_任务_. 把全部材料中识别出的文字逐行原样抄写下来，答案里不要放入图片。
───── 原始材料
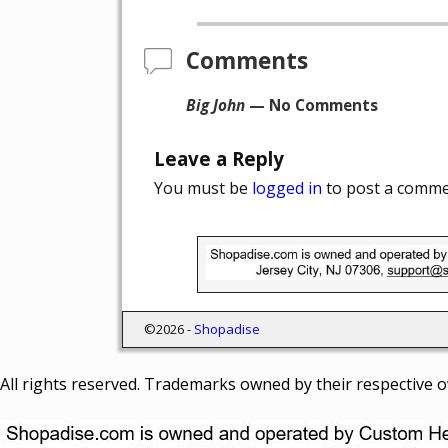
Post navigation
Comments
Big John
— No Comments
Leave a Reply
You must be
logged in
to post a comme
©2026 -
Shopadise
All rights reserved. Trademarks owned by their respective 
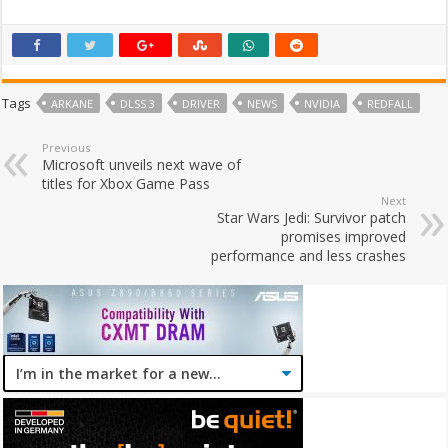
Tags
ARKANE
DLSS 3
DRIVER
NEWS
NVIDIA
REDFALL
Previous
Microsoft unveils next wave of
titles for Xbox Game Pass
Next
Star Wars Jedi: Survivor patch
promises improved
performance and less crashes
──────────
_输出_.
Post navigation
Comments
Big John
— No Comments
Leave a Reply
You must be
logged in
to post a comme
©2026 -
Shopadise
All rights reserved. Trademarks owned by their respective 
Tags
ARKANE
DLSS 3
DRIVER
NEWS
NVIDIA
REDFALL
Previous
Microsoft unveils next wave of
titles for Xbox Game Pass
Next
Star Wars Jedi: Survivor patch
promises improved
performance and less crashes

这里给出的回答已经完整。